Elliot Abrams, whose experience in government goes back to the Reagan administration, was contemptuous of Assad’s reform efforts. He referred to the “unrivaled standard of hypocrisy” by Assad in this instance being “prizewinning.” He quotes a Reuters dispatch on the government’s stipulation that the new parties must have “a commitment to the constitution, democratic principles, the rule of law and a respect for freedom and basic rights.” Abrams writes, “Of course, were parties in Syria actually required to be committed to democracy and human rights, much less the rule of law, the Baath Party itself would be viewed–accurately–as a criminal organization.”
Reaction inside Syria was even more dismissive. Louay Hussein, a prominent opposition figure, made it clear that the situation had gone far beyond any feeble attempt by Assad to placate protesters. “Our struggle with the authorities is not over laws. It is a struggle over freedoms,” said Hussein. He added, “A new law is not going to stop the government from violating our personal and political freedoms. So that law does not really have any significance.” Another activist said that the law was a “non-starter” despite the fact that he and his cohorts wouldn’t have dreamed of such a reform before the uprising began. It is one more indication that Assad’s cruelty, rather than tamping down the protests by putting fear in the hearts of ordinary people, has upped the ante for regime opponents, who now see the only solution as Assad stepping down.

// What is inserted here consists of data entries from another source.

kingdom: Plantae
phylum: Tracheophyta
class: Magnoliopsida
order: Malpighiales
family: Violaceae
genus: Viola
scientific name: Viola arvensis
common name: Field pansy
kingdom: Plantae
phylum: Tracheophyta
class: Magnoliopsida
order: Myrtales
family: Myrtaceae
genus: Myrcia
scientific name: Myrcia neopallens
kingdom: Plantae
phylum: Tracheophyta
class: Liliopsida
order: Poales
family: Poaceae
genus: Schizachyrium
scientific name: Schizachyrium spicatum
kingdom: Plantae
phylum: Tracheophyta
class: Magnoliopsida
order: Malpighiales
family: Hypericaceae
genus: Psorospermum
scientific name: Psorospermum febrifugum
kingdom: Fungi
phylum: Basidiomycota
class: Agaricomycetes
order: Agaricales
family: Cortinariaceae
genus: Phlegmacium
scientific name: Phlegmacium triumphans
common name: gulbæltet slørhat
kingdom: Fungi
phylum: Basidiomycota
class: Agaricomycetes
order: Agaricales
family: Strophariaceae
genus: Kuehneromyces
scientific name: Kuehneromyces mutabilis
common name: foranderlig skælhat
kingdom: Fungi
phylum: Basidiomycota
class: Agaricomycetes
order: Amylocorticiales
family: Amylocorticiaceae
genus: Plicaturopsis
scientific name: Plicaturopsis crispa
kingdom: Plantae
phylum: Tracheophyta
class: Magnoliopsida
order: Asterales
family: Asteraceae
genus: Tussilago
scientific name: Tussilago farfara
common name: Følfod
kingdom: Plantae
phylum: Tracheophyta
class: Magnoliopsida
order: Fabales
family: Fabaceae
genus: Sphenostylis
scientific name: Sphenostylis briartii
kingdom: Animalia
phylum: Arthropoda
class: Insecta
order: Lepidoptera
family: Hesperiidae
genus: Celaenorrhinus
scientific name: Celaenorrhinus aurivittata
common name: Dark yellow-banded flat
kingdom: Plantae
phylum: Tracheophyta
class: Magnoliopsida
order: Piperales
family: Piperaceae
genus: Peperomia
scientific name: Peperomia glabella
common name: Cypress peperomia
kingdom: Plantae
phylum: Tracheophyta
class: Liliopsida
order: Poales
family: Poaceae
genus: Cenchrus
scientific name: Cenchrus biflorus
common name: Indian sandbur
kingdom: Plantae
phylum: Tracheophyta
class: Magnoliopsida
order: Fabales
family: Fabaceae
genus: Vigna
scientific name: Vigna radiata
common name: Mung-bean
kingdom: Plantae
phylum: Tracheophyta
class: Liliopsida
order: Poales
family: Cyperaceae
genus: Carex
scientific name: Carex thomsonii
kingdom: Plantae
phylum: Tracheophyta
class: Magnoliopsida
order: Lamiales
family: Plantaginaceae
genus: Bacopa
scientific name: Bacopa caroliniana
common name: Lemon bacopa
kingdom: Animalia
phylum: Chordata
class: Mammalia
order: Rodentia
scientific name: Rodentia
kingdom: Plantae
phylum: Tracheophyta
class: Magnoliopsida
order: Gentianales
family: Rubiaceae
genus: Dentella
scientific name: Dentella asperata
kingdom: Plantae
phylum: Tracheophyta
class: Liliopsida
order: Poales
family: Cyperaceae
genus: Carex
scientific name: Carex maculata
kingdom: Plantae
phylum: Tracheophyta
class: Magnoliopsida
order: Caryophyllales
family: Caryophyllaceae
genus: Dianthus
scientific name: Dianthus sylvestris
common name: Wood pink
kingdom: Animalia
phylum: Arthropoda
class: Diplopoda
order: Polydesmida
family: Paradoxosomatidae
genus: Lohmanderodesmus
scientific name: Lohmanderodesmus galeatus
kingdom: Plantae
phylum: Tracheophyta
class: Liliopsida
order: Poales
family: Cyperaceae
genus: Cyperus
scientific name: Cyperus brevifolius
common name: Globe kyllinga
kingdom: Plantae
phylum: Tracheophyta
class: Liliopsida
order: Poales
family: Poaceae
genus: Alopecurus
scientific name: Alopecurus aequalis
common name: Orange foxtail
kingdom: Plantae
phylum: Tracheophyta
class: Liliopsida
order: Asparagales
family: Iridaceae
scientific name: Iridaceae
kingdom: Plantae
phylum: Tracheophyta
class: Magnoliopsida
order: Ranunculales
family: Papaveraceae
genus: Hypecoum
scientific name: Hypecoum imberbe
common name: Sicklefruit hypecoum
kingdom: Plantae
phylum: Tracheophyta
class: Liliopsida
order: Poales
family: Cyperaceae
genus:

With Ramadan approaching next month – a time when mosque attendance is at yearly high on a daily basis – the protests appear ready to enter a new phase. Assad is hampered by having only two truly reliable military units: his Republican Guards and the 4th Armored Division commanded by his brother. But the protests are taking place in dozens of cities and towns at once, stretching his loyalist forces while forcing him to use his far less reliable conscript army in most protest venues. The local coordination committees report regular defections from these units, despite brutal discipline enforced by Assad’s black-shirted Alawite militia, the shabbiha, which has been known to shoot soldiers who refuse to carry out orders to fire into the crowds of demonstrators.
While these defections and widespread opposition show erosion in Assad’s support since the protests began in April, the opposition has yet to find a soft spot that would really pressure Assad to either grant real reforms that would transform Syria or force him from power. There are signs that Assad may be trying to foment sectarian strife by raising the specter of a Sunni takeover if he were to step down. But the majority of Syrians appear to be unconvinced and refuse to be manipulated.
Western sanctions on Assad and individuals in his regime have done little to curb the dictator’s bloodlust. But the UN may be ready to take significant action against the dictator. Edward Luck and Joseph Deng, UN special advisers on the prevention of genocide and the responsibility to protect, believe there is a “serious possibility” that Assad has committed crimes against humanity. In a statement released on Monday, the officials report that there is the likelihood that the security forces are deliberately targeting civilian protesters, “killing them and arbitrarily arresting residents, often from their homes.” If they were to recommend the formal process of considering war crimes against the regime by the Security Council, it would make Assad even more of a pariah than he is now, and probably spur additional sanctions against him and individuals in his government.